Shen Si Xi sentia todo tipo de emoção vindo deles.
Todos sabiam que ela era apenas uma peça num casamento arranjado, empurrada para a margem, ignorada e esquecida.
Daqui em diante, a esperavam incontáveis dias de sofrimento.
Tudo o que Shen Si Xi podia dizer era: se receber oitocentos e oitenta mil por mês, não precisar se preocupar com nada da casa e isso ainda for chamado de sofrimento...
Então que esse sofrimento ficasse todo com ela.
...
De volta ao quarto, Shen Si Xi recebeu uma ligação da transportadora.
— Alô, boa tarde. A encomenda que a senhora comprou na internet já chegou à entrada da propriedade Jinyu.
Não havia como negar: ter dinheiro era realmente maravilhoso.
Até compras online podiam receber uma taxa extra, e assim o que foi comprado pela manhã chegava rapidinho à tarde.
Ela imediatamente contatou seus criados de serviço.
— Minha encomenda chegou ao portão. Vão buscá-la e trazer para o meu quarto.
Quem diria que os criados simplesmente entrariam em greve, um após o outro.
— Senhora, ainda não almocei. Posso ir buscar à tarde.
— Senhora, tenho outras coisas para fazer. Peça para a A Tian levar sozinha.

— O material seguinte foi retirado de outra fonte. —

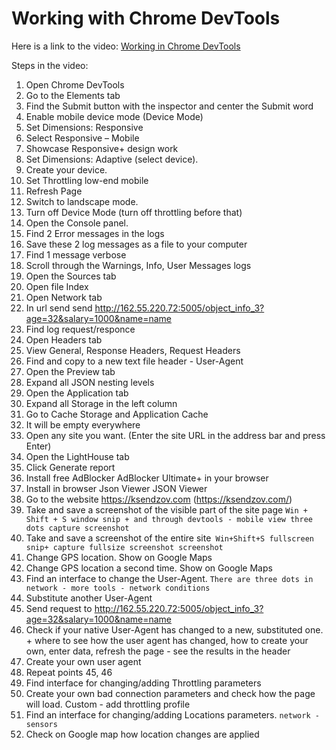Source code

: # Working with Chrome DevTools
Here is a link to the video:  <a href="https://youtu.be/uGEhw1aMRNA">Working in Chrome DevTools</a> 

Steps in the video: 
  1. Open Chrome DevTools
  2. Go to the Elements tab
  3. Find the Submit button with the inspector and center the Submit word 
  4. Enable mobile device mode (Device Mode) 
  5. Set Dimensions: Responsive 
  6. Select Responsive – Mobile
  7. Showcase Responsive+ design work
  8. Set Dimensions: Adaptive (select device).
  9. Create your device.
  10. Set Throttling low-end mobile
  11. Refresh Page
  12. Switch to landscape mode.
  13. Turn off Device Mode  (turn off throttling before that)
  14. Open the Console panel.
  15. Find 2 Error messages in the logs
  16. Save these 2 log messages as a file to your computer
  17. Find 1 message verbose
  18. Scroll through the Warnings, Info, User Messages logs
  19. Open the Sources tab
  20. Open file Index
  21. Open Network tab
  22. In url send send http://162.55.220.72:5005/object_info_3?age=32&salary=1000&name=name 
  23. Find log request/responce 
  24. Open Headers tab
  25. View General, Response Headers, Request Headers
  26. Find and copy to a new text file header - User-Agent
  27. Open the Preview tab
  28. Expand all JSON nesting levels
  29. Open the Application tab
  30. Expand all Storage in the left column
  31. Go to Cache Storage and Application Cache 
  32. It will be empty everywhere
  33. Open any site you want. (Enter the site URL in the address bar and press Enter)
  34. Open the LightHouse tab
  35. Click Generate report
  36. Install free AdBlocker AdBlocker Ultimate+ in your browser
  37. Install in browser Json Viewer JSON Viewer
  38. Go to the website https://ksendzov.com (https://ksendzov.com/)
  39. Take and save a screenshot of the visible part of the site page `Win + Shift + S window snip + and through devtools - mobile view three dots capture screenshot`
  40. Take and save a screenshot of the entire site` Win+Shift+S fullscreen snip+ capture fullsize screenshot screenshot`
  41. Change GPS location. Show on Google Maps
  42. Change GPS location a second time. Show on Google Maps
  43. Find an interface to change the User-Agent. `There are three dots in network - more tools - network conditions`
  44. Substitute another User-Agent
  45. Send request to http://162.55.220.72:5005/object_info_3?age=32&salary=1000&name=name 
  46. Check if your native User-Agent has changed to a new, substituted one. + where to see how the user agent has changed, how to create your own, enter data, refresh the page - see the results in the header
  47. Create your own user agent
  48. Repeat points 45, 46
  49. Find interface for changing/adding Throttling parameters
  50. Create your own bad connection parameters and check how the page will load. Custom - add throttling profile
  51. Find an interface for changing/adding Locations parameters.  `network - sensors`
  52. Check on Google map how location changes are applied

— Senhora, eu também não posso. Minha mão dói, não consigo carregar.
— ...
Era evidente que, aos olhos delas, Shen Si Xi era alguém a quem bastava chamar de “senhora”; respeito mesmo, nenhum.
Para uma peça de casamento arranjado sem a menor presença, até os criados podiam se dar ao luxo de humilhar à vontade.
Shen Si Xi segurou o celular e sorriu.